A lot of people think Boardwalk Empire is the best show on TV, which is a totally valid opinion. But I’m not really connecting with it. I like Mad Men, Breaking Bad, Sherlock, Downton Abbey and many other dramas much more. So I’m done for now.
What about you guys? Any of you giving up Boardwalk Empire this season? Or do you still love it?


NOOOOOOO! I feel completely vice versa about Downton and BE. I refuse to get tricked into taking Downton back after I’ve finally broken up with her after last year’s dreadful season.
Empire has always been a slow burn and I love that it’s like a chess game….a lot of pawns have to be put in place in order to get to the thick of the action.
I liked last season! To each his/her own I guess! It’s not like I think Boardwalk is terrible, I just watch so much TV that I don’t have time for something that feels like work to watch.
Jill, I feel much of the same way you do and we’ve talked before about too many characters. I think the thing about BE is that each scene is perfect in every sense, the acting is great (even from characters I don’t give a crap about), the costumes and sets are magnificent as is the cinematography. It has everything which makes ‘the best show on tv’ but somehow it fails. I thought about this a lot after watching the premiere about why it is that I am not magnetized by this show.

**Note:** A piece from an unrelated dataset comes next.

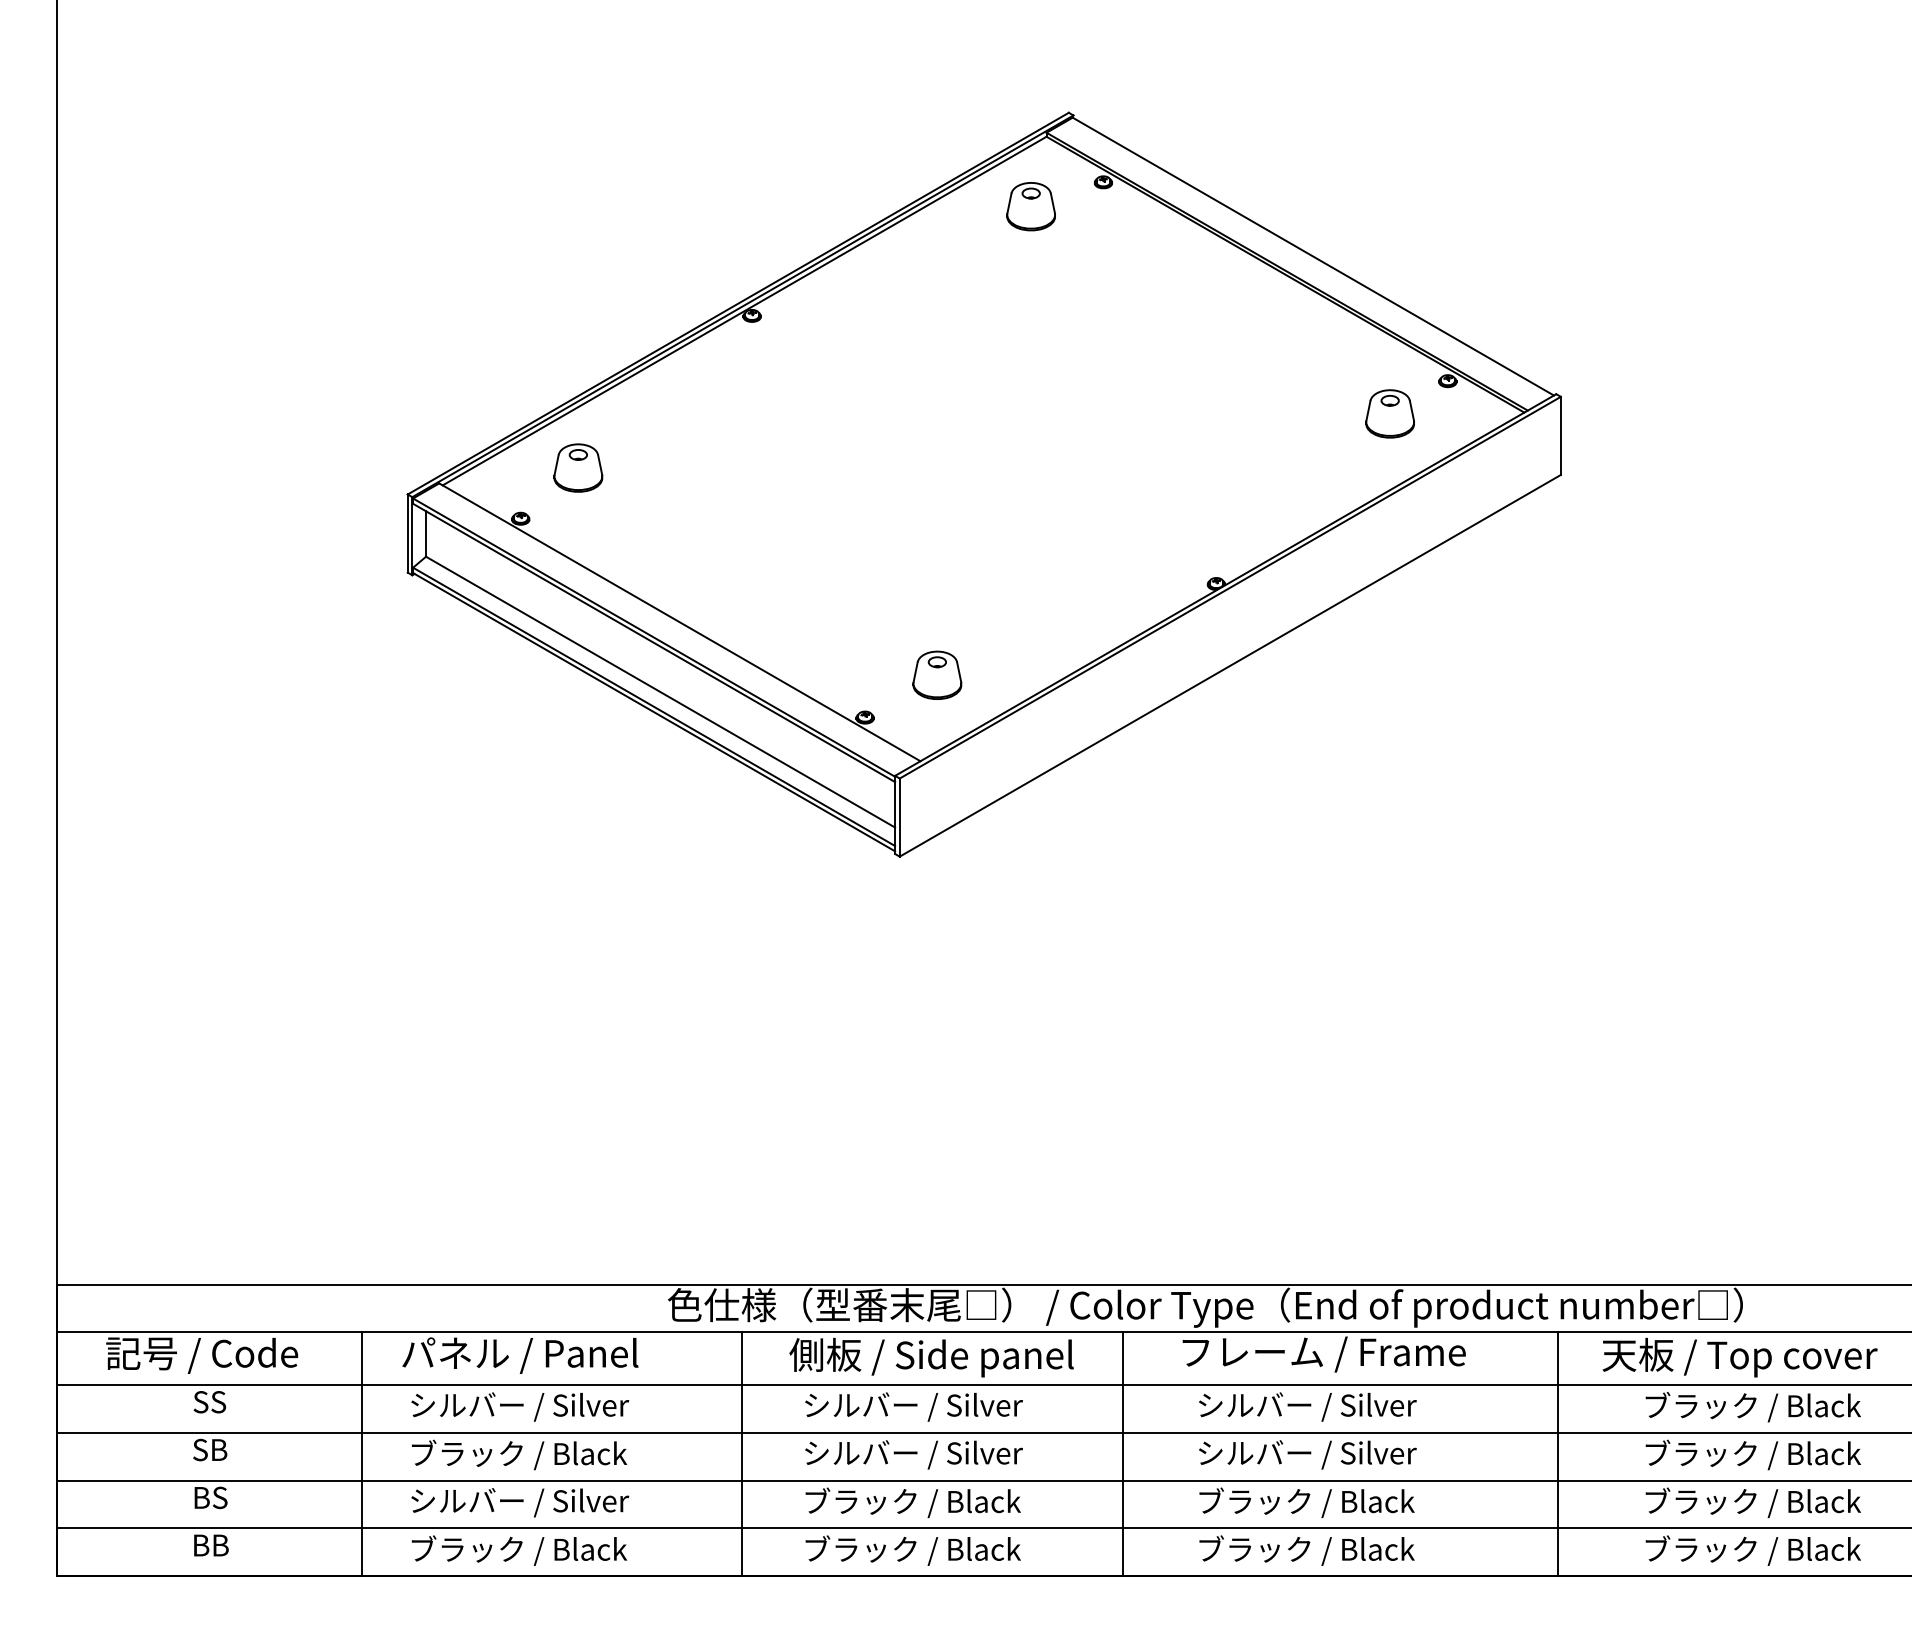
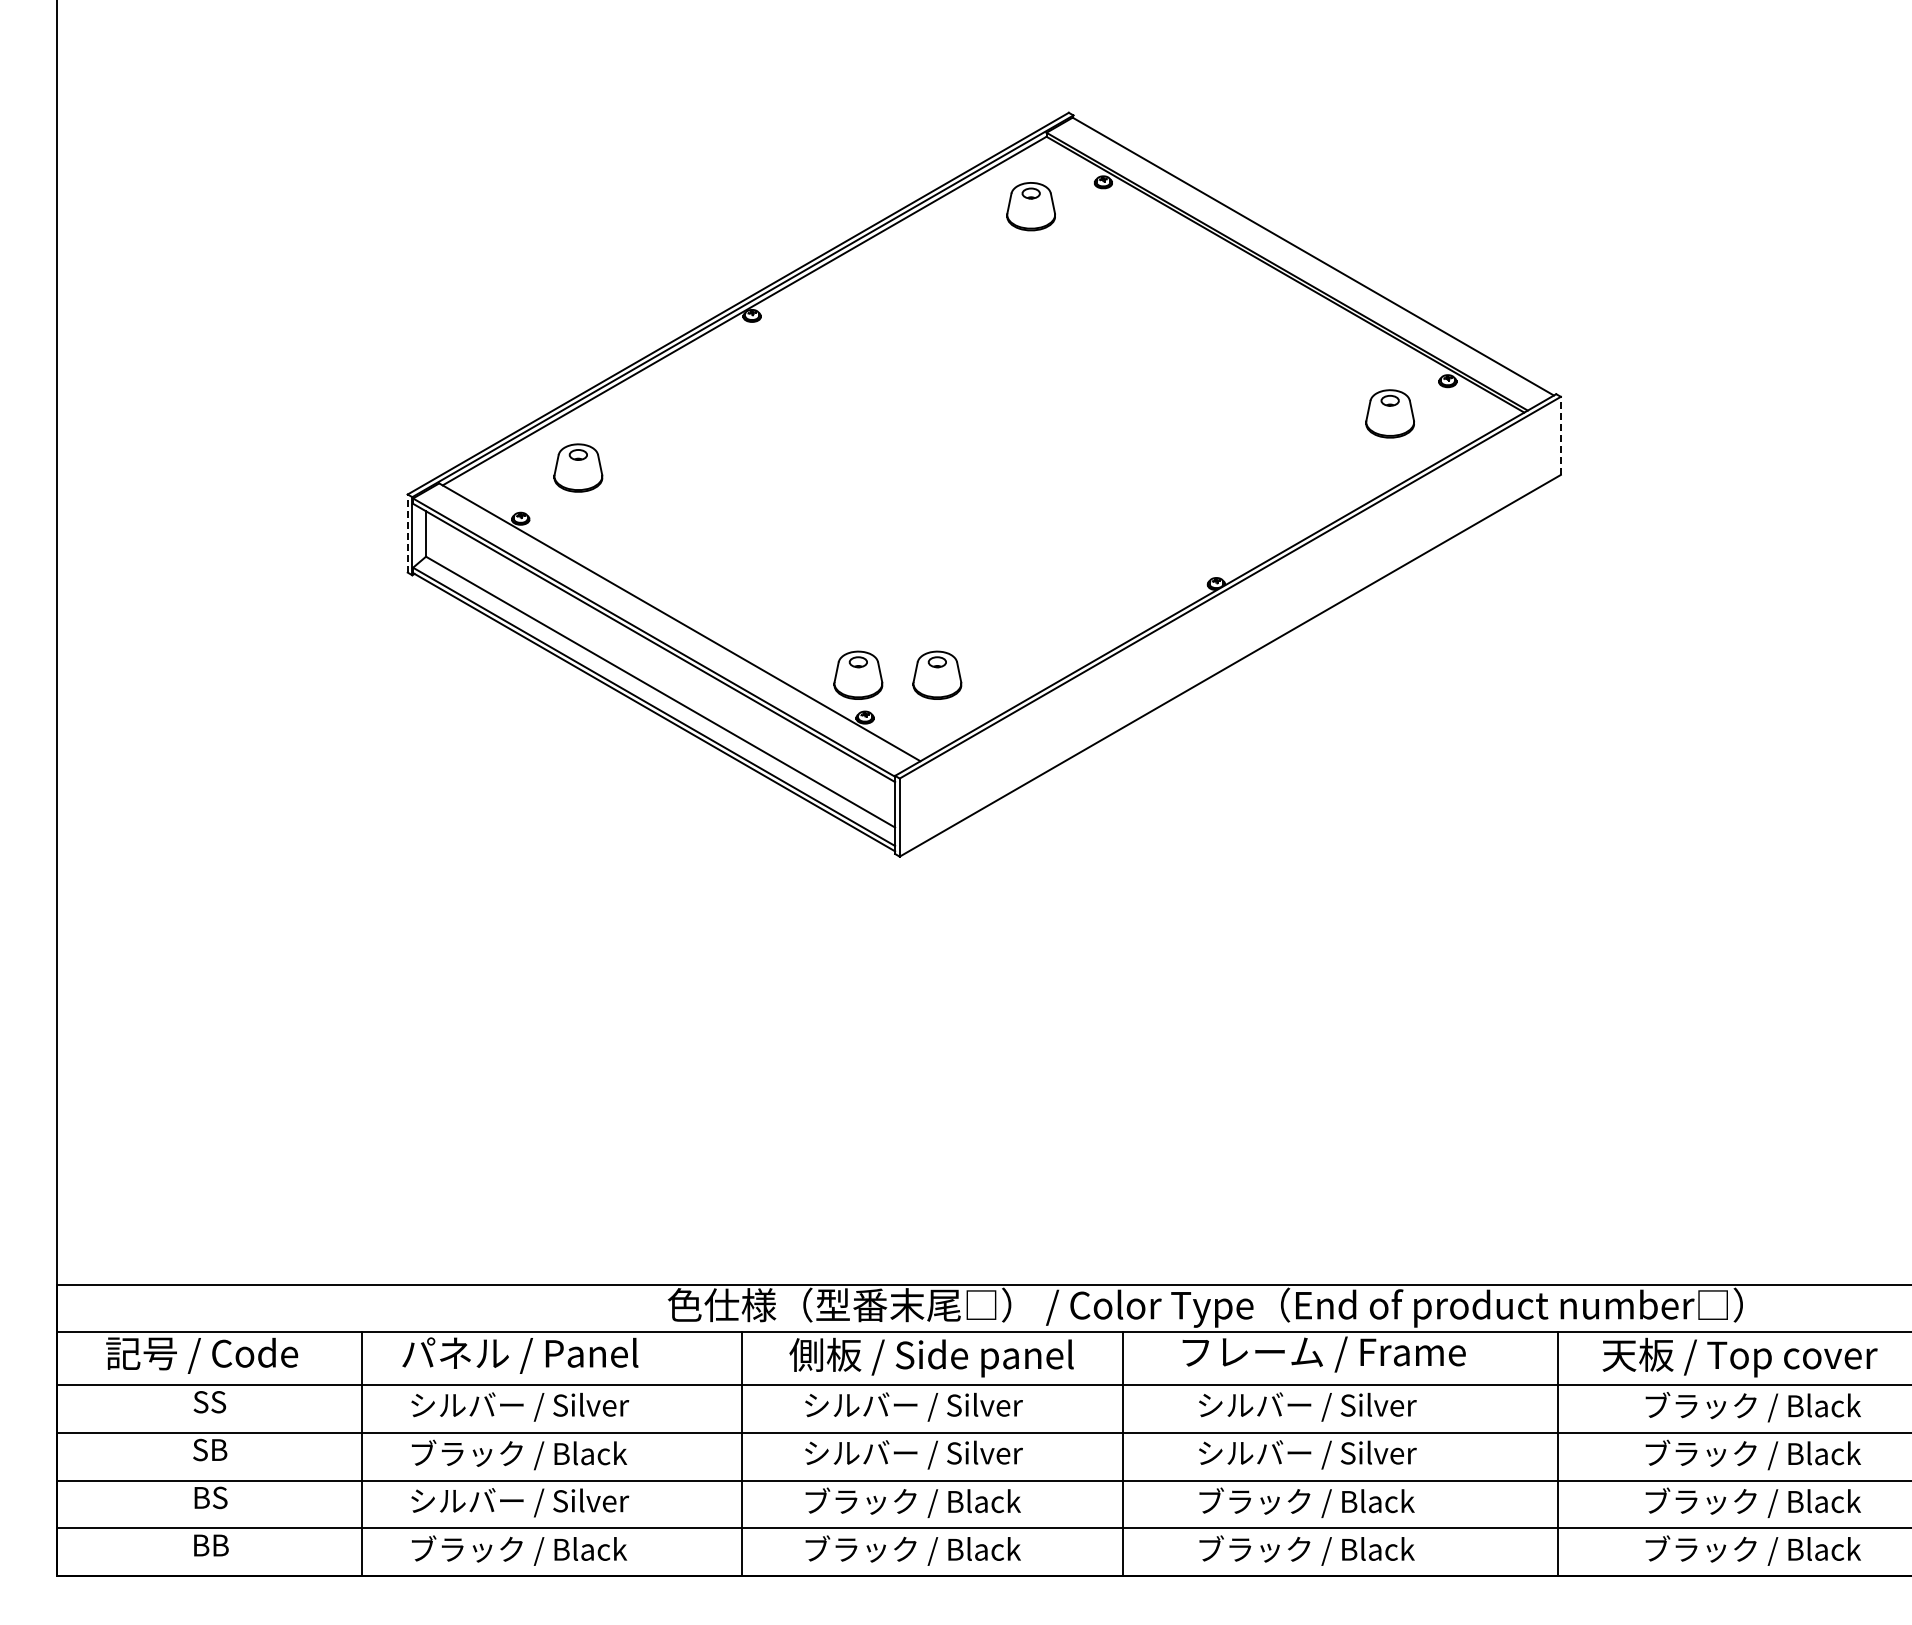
line at (1560, 435): solid -> dashed
line at (407, 533): solid -> dashed
part at (858, 674): none -> present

Too many characters indeed, and now they introduced a new guy who I guess will become Nucky’s rival in this season. The characters I care about are the same as yours: Nucky, Margaret, Chalky, John Harrow, Gillian. They need to reduce the rest to a manageable amount so they can be serviced and adequately placed in the narrative. Yes, we know he is in bed with politicians, smugglers, gangsters, but do they all need to be developed and given so much screen time?

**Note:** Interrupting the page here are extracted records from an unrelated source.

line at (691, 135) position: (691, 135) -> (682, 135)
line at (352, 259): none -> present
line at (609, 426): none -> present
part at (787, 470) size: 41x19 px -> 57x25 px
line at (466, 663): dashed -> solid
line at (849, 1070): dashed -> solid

I think Terrence Winter, the creator of BE and who was a writer on the Sopranos is following the same formula for the Sopranos which worked so well. Loads of characters, loads of storylines which elapse over long periods of time. It was a formula which worked great on the Sopranos but I think that there are some fundamental differences in particular is that they cannot take all these beautiful, perfect scenes and weave a cohesive narrative with them the way they do on shows like Mad Men, Breaking Bad, The Wire. The Sopranos had a lot of characters but some were very well developed and others less so, some only present for one episode or on the fringes, you knew they were there but they would kind shift in and out of focus depending on the main arc of the season, same with The Wire. Plus, nearly each semi regular character had a sympathetic side to him, even if he was a murderous bastard. Second, I think David Chase did a much better job than Terrence Winter at weaving all those loose threads into something, on BE they just feel loose and hanging in the wind. Third, I think Tony Soprano was just a more likable character, you rooted for him, you empathized with his terrible upbringing, you saw the softer side of him which always seemed to mitigate his anti social, homicidal personality. Even with Breaking Bad and Walter, he did start off as a good man and Jesse slowly morphed into being the sympathetic character. BE doesn’t really have any sympathetic characters especially now that Angela and Jimmy are dead.
BE has all the ingredients for greatness but the recipe just doesn’t turn out. It’s a pity. I will keep watching because I do love Steve Buscemi. But I get why you don’t want to review it.
I’m so glad you watched Sopranos and can compare, since I’ve never seen it. Great points.
Nope, I’m still loving it and season 3 was some of the best the show has had on tap since it started. I didn’t like Downton Abbey though, so different strokes, I suppose.
BE is boring and hard to watch it too. The only story that interests me…which needs development is Chalky White’s. Rossetti has captured my attention of late. But when they are not on, I find it hard to watch.